[INPUT FOR THIS TASK]
..........
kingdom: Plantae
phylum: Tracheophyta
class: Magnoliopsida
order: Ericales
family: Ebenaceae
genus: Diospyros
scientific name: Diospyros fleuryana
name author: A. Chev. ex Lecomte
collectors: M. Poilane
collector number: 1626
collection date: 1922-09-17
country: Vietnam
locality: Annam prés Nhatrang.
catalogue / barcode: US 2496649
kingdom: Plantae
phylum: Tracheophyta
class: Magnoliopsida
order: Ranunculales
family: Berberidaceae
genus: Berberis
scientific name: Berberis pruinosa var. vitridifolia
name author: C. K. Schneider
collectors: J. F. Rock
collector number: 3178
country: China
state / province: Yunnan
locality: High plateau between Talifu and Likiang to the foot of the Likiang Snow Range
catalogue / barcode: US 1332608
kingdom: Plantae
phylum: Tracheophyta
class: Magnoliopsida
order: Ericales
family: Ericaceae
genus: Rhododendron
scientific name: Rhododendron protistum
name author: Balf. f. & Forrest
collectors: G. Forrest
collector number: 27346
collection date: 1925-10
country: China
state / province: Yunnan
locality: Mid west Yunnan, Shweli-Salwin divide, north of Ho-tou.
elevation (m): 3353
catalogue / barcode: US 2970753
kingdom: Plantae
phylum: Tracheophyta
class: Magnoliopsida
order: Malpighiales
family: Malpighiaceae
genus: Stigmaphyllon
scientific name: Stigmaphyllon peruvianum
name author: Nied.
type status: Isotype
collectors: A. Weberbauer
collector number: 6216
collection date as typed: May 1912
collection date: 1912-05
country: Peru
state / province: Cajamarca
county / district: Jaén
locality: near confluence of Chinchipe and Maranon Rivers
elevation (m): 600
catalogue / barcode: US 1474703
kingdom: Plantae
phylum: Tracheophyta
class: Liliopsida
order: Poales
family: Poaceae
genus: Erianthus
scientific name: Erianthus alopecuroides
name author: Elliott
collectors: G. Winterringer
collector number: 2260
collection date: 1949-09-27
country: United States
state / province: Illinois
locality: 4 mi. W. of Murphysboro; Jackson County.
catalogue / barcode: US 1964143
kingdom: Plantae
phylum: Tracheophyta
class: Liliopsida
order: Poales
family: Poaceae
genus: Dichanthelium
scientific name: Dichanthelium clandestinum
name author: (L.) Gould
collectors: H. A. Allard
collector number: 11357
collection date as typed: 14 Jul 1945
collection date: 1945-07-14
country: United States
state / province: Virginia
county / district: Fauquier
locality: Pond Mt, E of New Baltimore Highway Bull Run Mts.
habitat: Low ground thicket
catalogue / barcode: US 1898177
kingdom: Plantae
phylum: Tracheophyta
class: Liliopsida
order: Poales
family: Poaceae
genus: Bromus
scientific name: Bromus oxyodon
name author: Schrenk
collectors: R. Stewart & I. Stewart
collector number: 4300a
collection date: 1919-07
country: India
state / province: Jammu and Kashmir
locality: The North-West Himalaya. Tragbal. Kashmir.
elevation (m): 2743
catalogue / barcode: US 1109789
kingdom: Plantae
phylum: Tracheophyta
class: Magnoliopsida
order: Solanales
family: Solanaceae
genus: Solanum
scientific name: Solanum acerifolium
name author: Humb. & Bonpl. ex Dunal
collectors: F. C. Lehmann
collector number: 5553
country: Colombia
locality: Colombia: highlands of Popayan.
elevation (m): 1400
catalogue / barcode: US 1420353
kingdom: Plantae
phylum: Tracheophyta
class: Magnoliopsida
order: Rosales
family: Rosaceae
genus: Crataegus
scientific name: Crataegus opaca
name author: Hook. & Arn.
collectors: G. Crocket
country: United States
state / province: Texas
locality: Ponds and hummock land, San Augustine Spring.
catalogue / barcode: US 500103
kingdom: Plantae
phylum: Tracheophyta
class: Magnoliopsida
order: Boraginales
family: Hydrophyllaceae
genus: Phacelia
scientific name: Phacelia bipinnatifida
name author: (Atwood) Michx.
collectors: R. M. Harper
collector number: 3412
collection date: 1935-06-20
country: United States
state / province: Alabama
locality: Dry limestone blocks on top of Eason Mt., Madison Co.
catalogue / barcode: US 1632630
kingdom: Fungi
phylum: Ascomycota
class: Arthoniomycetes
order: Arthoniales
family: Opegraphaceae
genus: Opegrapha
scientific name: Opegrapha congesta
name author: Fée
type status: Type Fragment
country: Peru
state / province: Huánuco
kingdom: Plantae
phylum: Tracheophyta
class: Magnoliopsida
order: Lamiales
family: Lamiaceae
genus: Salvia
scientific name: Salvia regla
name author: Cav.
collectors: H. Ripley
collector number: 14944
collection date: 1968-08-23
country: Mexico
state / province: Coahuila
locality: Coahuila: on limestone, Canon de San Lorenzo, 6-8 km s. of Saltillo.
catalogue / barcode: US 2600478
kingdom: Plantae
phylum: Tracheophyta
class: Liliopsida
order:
..........
[WHAT THIS TASK INVOLVES] Rewrite all of the records above, replacing "locality" with "site" and leaving everything else unchanged.

[WRITTEN REPLY]
kingdom: Plantae
phylum: Tracheophyta
class: Magnoliopsida
order: Ericales
family: Ebenaceae
genus: Diospyros
scientific name: Diospyros fleuryana
name author: A. Chev. ex Lecomte
collectors: M. Poilane
collector number: 1626
collection date: 1922-09-17
country: Vietnam
site: Annam prés Nhatrang.
catalogue / barcode: US 2496649
kingdom: Plantae
phylum: Tracheophyta
class: Magnoliopsida
order: Ranunculales
family: Berberidaceae
genus: Berberis
scientific name: Berberis pruinosa var. vitridifolia
name author: C. K. Schneider
collectors: J. F. Rock
collector number: 3178
country: China
state / province: Yunnan
site: High plateau between Talifu and Likiang to the foot of the Likiang Snow Range
catalogue / barcode: US 1332608
kingdom: Plantae
phylum: Tracheophyta
class: Magnoliopsida
order: Ericales
family: Ericaceae
genus: Rhododendron
scientific name: Rhododendron protistum
name author: Balf. f. & Forrest
collectors: G. Forrest
collector number: 27346
collection date: 1925-10
country: China
state / province: Yunnan
site: Mid west Yunnan, Shweli-Salwin divide, north of Ho-tou.
elevation (m): 3353
catalogue / barcode: US 2970753
kingdom: Plantae
phylum: Tracheophyta
class: Magnoliopsida
order: Malpighiales
family: Malpighiaceae
genus: Stigmaphyllon
scientific name: Stigmaphyllon peruvianum
name author: Nied.
type status: Isotype
collectors: A. Weberbauer
collector number: 6216
collection date as typed: May 1912
collection date: 1912-05
country: Peru
state / province: Cajamarca
county / district: Jaén
site: near confluence of Chinchipe and Maranon Rivers
elevation (m): 600
catalogue / barcode: US 1474703
kingdom: Plantae
phylum: Tracheophyta
class: Liliopsida
order: Poales
family: Poaceae
genus: Erianthus
scientific name: Erianthus alopecuroides
name author: Elliott
collectors: G. Winterringer
collector number: 2260
collection date: 1949-09-27
country: United States
state / province: Illinois
site: 4 mi. W. of Murphysboro; Jackson County.
catalogue / barcode: US 1964143
kingdom: Plantae
phylum: Tracheophyta
class: Liliopsida
order: Poales
family: Poaceae
genus: Dichanthelium
scientific name: Dichanthelium clandestinum
name author: (L.) Gould
collectors: H. A. Allard
collector number: 11357
collection date as typed: 14 Jul 1945
collection date: 1945-07-14
country: United States
state / province: Virginia
county / district: Fauquier
site: Pond Mt, E of New Baltimore Highway Bull Run Mts.
habitat: Low ground thicket
catalogue / barcode: US 1898177
kingdom: Plantae
phylum: Tracheophyta
class: Liliopsida
order: Poales
family: Poaceae
genus: Bromus
scientific name: Bromus oxyodon
name author: Schrenk
collectors: R. Stewart & I. Stewart
collector number: 4300a
collection date: 1919-07
country: India
state / province: Jammu and Kashmir
site: The North-West Himalaya. Tragbal. Kashmir.
elevation (m): 2743
catalogue / barcode: US 1109789
kingdom: Plantae
phylum: Tracheophyta
class: Magnoliopsida
order: Solanales
family: Solanaceae
genus: Solanum
scientific name: Solanum acerifolium
name author: Humb. & Bonpl. ex Dunal
collectors: F. C. Lehmann
collector number: 5553
country: Colombia
site: Colombia: highlands of Popayan.
elevation (m): 1400
catalogue / barcode: US 1420353
kingdom: Plantae
phylum: Tracheophyta
class: Magnoliopsida
order: Rosales
family: Rosaceae
genus: Crataegus
scientific name: Crataegus opaca
name author: Hook. & Arn.
collectors: G. Crocket
country: United States
state / province: Texas
site: Ponds and hummock land, San Augustine Spring.
catalogue / barcode: US 500103
kingdom: Plantae
phylum: Tracheophyta
class: Magnoliopsida
order: Boraginales
family: Hydrophyllaceae
genus: Phacelia
scientific name: Phacelia bipinnatifida
name author: (Atwood) Michx.
collectors: R. M. Harper
collector number: 3412
collection date: 1935-06-20
country: United States
state / province: Alabama
site: Dry limestone blocks on top of Eason Mt., Madison Co.
catalogue / barcode: US 1632630
kingdom: Fungi
phylum: Ascomycota
class: Arthoniomycetes
order: Arthoniales
family: Opegraphaceae
genus: Opegrapha
scientific name: Opegrapha congesta
name author: Fée
type status: Type Fragment
country: Peru
state / province: Huánuco
kingdom: Plantae
phylum: Tracheophyta
class: Magnoliopsida
order: Lamiales
family: Lamiaceae
genus: Salvia
scientific name: Salvia regla
name author: Cav.
collectors: H. Ripley
collector number: 14944
collection date: 1968-08-23
country: Mexico
state / province: Coahuila
site: Coahuila: on limestone, Canon de San Lorenzo, 6-8 km s. of Saltillo.
catalogue / barcode: US 2600478
kingdom: Plantae
phylum: Tracheophyta
class: Liliopsida
order:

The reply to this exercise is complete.